Articles: The Con Twee-Ki Expedition (Kowz - November 21st 2001)
St. Thomas - Spitz Club, London, England - 10/31/01
As soon as St Thomas and his band took to the stage it was clear this wasn't to be the twee affair we were expecting. Kings Of Convenience are the obvious beacon for what appears to be a Norwegian acoustic movement, so one may have predicted a delicate performance from a shy Nord armed only with a guitar and his own sensitivity. One was wrong. One was rocked.
St Thomas, real name Thomas Hansen, hails from Oslo. His music to date has had little impact on these shores. Mysterious Walks, last year's debut album, is a collection of 13 beautiful home recordings that are often so fragile you feel they could collapse at any point.
Last time St Thomas came to England his Norwegian record company Racing Junior couldn't afford to send a backing band with him. This time around he was taking advantage of his UK home City Slang's coffers. Joined on stage by three Norwegian indie boys and a bearded lumberjack, his songs were padded out with extra percussion and guitar.
Opening with a new song, the band then launched into Invitation from Mysterious Walks. The listener is invited lyrically into 'the St Thomas World'; it was quickly becoming clear exactly what St Thomas' world involved. First there was the humour. Hansen created an intimate bond with the audience, using the charm and charisma employed by Wayne Coyne at Flaming Lips' shows. In a broad Scandinavian accent he entertained not only the audience but his fellow band members too, with anecdotes of his adventures, misadventures, and failed propositions while here in the UK.
More importantly the 'St Thomas World' is a world of songs rich in beauty and emotion. Strangers Out Of Blue is the most beautiful song to be played on my stereo since PJ Harvey's The Dancer. Tonight it was stripped of the Hammond organ and banjo, which only added to its tear jerking directness.
The recent Cornerman EP, though scarcely available in England, has spent most of the summer sitting in the Norwegian Top 10; battling for positions with the likes of Basement Jaxx and Shaggy. I'm not sure whether this means St Thomas is a household name in Norway, or if the charts don't have the same significance, but England would do well to take a leaf out of Norway's book. I'd gladly trade in my indie credentials if it meant being able to hear St Thomas' tunes whilst queuing at the Post Office, riding in taxis and walking past building sites. Even the thought of becoming sick of the songs being overplayed on the radio turns me on. But then, maybe old Travis fans thought like that once.

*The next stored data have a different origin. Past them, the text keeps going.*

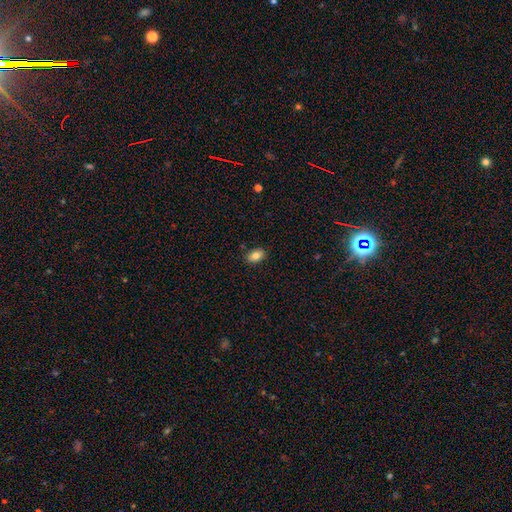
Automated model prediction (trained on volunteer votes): Smooth or featured?
  - smooth: 83% *
  - star or artifact: 9%
  - featured or disk: 8%
How rounded?
  - in between: 85% *
  - round: 14%
  - cigar-shaped: 1%
Merging?
  - none: 87% *
  - minor disturbance: 10%
  - major disturbance: 2%
  - merger: 2%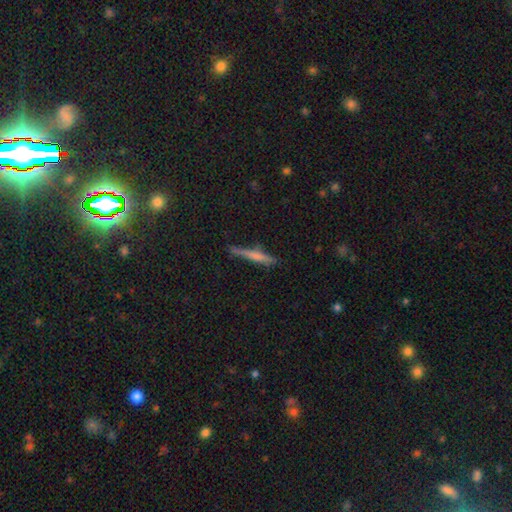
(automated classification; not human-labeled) This is possibly a smooth galaxy (54%). How rounded: clearly cigar-shaped (94%). Merging: likely none (78%).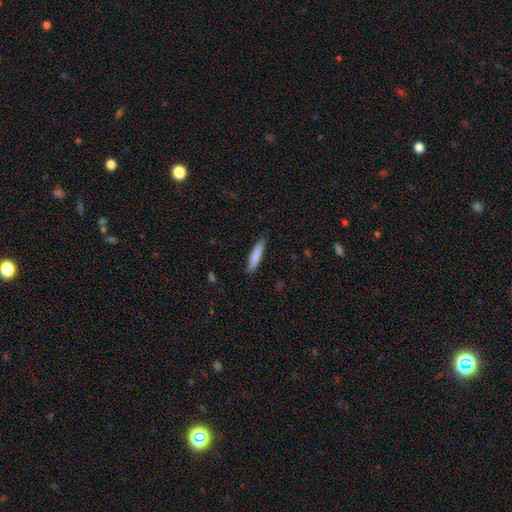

The show closed with a raucous performance of Born Again, the debut album's opener. Percussion came in the form of anything the floppy haired bassist could beat two blocks of wood with - the stage, the monitors, even his own limbs. It was like watching Jonny Greenwood re-enact the opening sequence of 2001:A Space Odyssey - fantastic. Meanwhile Hansen really let himself go, performing a spasmodic Norwegian dance and lyrically inviting the audience to 'hang out with the new kids.' St Thomas and his band are the New Kids, and this song is a rallying call.
As is the way with many European bands trying to make an impact on these shores, St Thomas' live show has fallen out of synch with the availability of his music. Tonight we were treated to a set featuring mainly songs from his forthcoming album, I'm Coming Home. But with its release date nearly three months away, more material from his current LP may have been a wiser move, so those in attendance could go home and really get into the stunning songs that were left buzzing in their brains. It would be a crying shame if they lose interest by the time it's released in early 2002.